Do you know anybody who witnessed this alleged misconduct?
Do you know any specific names of priests or seminarians involved in this misconduct?
The answers to these and similar questions were always, “No,” and the innuendo always seemed to me to be nothing more than a vicious rumor. And so I defended my Cardinal Archbishop. Many times. In 2002 I even wrote him a personal letter promising him my support in defending him from what I honestly believed were vicious rumors. Also in 2002, at the height of the media’s coverage of the Church’s sex abuse scandals, it was widely rumored that the media was going to out an actively gay American Cardinal. Everyone assumed it was Cardinal McCarrick, but the story never came out. I thought at the time that this non-story confirmed that these stories were all just vicious rumors. But today I’m not so sure. The news that’s coming out now about these accusations is deeply troubling. And I agree with Ross Douthat and Fr.
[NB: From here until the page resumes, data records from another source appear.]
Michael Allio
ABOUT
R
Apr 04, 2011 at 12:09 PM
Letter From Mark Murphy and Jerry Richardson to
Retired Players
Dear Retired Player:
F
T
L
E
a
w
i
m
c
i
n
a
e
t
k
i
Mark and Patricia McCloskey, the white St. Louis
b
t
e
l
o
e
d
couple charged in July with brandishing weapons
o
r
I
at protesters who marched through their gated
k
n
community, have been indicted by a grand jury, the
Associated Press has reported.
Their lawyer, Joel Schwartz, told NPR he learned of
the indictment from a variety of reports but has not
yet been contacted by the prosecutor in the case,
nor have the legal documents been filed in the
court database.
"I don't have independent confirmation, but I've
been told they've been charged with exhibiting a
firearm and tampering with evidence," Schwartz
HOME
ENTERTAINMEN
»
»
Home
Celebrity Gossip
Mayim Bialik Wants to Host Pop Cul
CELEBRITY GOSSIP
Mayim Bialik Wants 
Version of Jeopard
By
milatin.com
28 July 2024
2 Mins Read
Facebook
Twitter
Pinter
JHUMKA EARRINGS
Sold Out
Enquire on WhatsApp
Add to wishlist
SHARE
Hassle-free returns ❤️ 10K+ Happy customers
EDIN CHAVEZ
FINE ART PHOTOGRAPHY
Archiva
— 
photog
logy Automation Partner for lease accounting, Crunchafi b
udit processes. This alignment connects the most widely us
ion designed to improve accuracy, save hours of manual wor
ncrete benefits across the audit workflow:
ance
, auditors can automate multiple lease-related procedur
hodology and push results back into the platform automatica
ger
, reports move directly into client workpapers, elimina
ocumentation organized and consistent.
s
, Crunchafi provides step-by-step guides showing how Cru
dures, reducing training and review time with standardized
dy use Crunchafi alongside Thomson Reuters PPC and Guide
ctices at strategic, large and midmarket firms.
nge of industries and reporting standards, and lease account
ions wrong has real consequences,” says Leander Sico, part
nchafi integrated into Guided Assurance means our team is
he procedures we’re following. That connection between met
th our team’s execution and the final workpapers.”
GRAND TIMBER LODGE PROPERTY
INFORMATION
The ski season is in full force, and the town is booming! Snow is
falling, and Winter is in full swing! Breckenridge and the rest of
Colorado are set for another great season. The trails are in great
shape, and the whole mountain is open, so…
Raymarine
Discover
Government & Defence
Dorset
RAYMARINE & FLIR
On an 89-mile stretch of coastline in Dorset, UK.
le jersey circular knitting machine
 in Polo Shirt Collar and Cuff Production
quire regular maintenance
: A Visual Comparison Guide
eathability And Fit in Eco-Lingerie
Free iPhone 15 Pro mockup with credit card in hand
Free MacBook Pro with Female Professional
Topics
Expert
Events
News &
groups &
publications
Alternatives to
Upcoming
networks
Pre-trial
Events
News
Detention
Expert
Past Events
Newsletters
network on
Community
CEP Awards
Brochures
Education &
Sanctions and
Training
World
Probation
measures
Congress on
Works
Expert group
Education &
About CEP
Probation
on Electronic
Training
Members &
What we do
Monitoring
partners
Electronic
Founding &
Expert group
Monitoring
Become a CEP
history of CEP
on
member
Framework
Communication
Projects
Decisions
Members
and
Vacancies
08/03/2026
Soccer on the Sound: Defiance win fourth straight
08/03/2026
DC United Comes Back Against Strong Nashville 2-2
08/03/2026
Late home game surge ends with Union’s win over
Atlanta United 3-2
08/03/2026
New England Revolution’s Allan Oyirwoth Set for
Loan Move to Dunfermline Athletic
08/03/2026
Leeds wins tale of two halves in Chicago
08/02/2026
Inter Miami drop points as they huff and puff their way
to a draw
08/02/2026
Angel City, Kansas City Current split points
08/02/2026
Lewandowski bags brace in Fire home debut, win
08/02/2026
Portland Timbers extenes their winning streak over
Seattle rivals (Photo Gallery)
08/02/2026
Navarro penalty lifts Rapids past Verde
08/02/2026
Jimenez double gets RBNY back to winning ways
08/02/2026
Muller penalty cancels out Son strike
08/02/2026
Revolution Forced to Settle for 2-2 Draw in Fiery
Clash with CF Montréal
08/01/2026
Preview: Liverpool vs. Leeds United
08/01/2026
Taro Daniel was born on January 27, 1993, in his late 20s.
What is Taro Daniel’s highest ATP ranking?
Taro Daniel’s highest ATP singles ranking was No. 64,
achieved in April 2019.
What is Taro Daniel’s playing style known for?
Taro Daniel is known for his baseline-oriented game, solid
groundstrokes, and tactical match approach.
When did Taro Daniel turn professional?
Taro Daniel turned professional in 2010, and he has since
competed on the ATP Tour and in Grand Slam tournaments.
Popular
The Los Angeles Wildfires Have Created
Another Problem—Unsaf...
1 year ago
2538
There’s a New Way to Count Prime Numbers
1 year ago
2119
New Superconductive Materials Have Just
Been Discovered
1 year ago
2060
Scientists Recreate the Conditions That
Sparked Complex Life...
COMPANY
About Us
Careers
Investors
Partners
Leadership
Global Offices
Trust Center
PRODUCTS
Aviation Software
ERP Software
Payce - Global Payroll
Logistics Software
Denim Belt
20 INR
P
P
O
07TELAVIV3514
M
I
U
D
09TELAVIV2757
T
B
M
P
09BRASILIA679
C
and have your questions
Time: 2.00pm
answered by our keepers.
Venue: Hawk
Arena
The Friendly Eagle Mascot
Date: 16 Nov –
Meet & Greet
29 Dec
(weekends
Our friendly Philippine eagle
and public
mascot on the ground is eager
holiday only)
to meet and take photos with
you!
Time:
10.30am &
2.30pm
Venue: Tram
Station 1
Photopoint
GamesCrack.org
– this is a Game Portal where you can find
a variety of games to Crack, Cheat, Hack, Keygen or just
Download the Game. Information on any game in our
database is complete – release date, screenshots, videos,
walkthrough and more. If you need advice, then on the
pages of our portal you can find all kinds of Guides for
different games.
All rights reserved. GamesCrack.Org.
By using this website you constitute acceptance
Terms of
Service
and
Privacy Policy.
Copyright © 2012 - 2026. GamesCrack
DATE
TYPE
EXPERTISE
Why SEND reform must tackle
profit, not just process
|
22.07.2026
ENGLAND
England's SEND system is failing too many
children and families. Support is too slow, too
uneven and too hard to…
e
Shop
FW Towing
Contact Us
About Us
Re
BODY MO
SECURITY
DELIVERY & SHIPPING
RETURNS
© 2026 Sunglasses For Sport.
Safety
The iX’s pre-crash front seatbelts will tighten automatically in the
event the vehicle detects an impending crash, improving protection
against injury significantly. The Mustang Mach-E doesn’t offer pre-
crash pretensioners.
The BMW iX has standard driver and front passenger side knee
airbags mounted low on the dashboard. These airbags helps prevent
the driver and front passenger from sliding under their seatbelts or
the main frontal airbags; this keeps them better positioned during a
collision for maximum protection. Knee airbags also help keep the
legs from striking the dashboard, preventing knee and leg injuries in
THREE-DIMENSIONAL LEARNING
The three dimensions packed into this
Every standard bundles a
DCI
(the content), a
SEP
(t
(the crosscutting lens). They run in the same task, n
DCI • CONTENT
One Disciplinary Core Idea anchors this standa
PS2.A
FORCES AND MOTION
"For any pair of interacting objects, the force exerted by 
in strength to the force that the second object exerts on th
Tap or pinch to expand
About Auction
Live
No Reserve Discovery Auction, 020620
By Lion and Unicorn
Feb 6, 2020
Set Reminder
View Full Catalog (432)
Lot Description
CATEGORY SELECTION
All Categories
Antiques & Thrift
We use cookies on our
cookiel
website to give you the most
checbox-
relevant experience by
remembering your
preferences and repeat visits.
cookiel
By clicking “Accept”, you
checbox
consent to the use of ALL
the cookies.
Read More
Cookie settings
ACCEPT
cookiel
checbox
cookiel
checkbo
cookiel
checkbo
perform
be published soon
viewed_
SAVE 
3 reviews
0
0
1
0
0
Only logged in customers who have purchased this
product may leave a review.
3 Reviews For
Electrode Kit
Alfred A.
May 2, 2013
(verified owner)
James Martin that the truth needs to come out so that we can be certain that this kind of abuse of power has no place in the Church in the future. Allow me to add a brief, much happier epilogue: the truth has power to heal, often in ways we don’t imagine possible. My last incoming class of seminarians was during the height of the scandals in the summer of 2002. An amazing thing happened: 16 men started seminary in that class. It was a huge class for Washington. We didn’t keep historical records of incoming classes, so we didn’t know how long it had been since we had a class that big, but we knew it had been at least 20 years. I kept hearing the same thing from these men over and over again. “I’ve been sitting on the fence about this vocation for a while, but with all the news about these scandals, it’s time for me to get off the fence and to try to help my Church.” And today our Church needs all of us to help. This is not a story about celibacy any more than the MeToo movement is a story about marriage. This is about the abuse of power and the way such abuse can corrupt institutions. Only the truth will set us free, and we can help our Church by demanding truth. So we pray for all who have been harmed in any way by clergy abuse, we pray for their abusers, and we pray for truth that will heal us. St. John the Baptist, pray for us.